(Listed records Opens)
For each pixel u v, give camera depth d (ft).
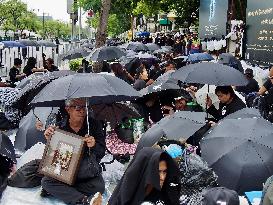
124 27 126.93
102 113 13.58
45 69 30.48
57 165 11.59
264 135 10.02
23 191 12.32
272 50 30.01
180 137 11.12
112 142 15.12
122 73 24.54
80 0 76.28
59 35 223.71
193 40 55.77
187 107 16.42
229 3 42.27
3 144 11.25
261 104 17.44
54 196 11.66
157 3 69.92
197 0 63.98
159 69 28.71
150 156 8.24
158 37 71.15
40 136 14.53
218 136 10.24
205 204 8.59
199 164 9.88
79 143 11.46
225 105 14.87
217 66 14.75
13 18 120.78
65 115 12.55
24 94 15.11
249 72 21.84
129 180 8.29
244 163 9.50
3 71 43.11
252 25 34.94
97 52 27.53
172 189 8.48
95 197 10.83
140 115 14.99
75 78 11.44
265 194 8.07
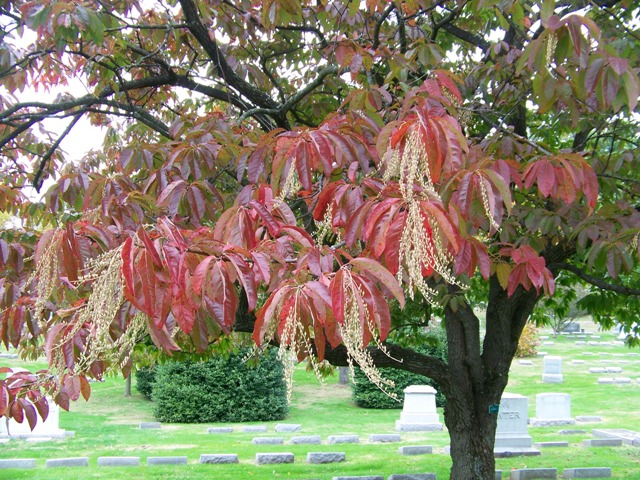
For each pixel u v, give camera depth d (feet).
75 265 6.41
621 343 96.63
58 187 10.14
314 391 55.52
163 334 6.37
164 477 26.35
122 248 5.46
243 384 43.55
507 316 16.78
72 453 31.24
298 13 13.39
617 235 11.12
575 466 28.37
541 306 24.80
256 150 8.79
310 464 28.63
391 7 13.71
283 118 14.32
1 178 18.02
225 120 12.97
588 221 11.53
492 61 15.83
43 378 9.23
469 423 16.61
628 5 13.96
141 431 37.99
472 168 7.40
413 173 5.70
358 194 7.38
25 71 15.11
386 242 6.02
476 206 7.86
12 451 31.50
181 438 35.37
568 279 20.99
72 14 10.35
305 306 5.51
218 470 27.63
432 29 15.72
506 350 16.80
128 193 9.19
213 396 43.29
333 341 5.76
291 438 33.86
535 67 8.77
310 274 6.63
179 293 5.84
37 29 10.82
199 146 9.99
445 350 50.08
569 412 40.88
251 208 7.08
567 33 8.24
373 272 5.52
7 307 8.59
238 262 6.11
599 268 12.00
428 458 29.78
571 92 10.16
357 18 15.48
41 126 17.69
(Listed records Closes)
(Listed records Opens)
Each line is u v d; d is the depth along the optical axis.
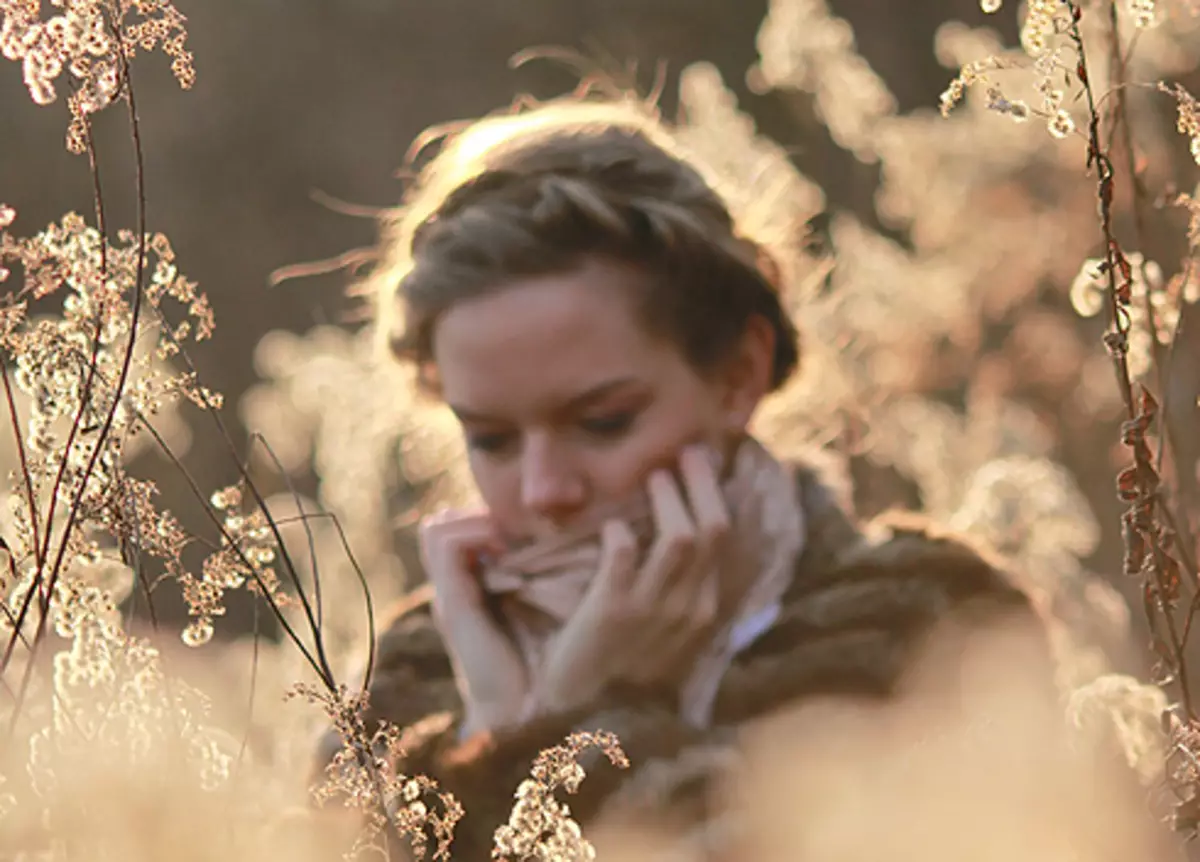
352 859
(Listed records Closes)
*Instructions to follow:*
Copy every line that contains "camera" from the listing above.

*Response to the task:*
For each pixel u v, give camera depth d (ft).
For each pixel u v, give camera depth d (feet).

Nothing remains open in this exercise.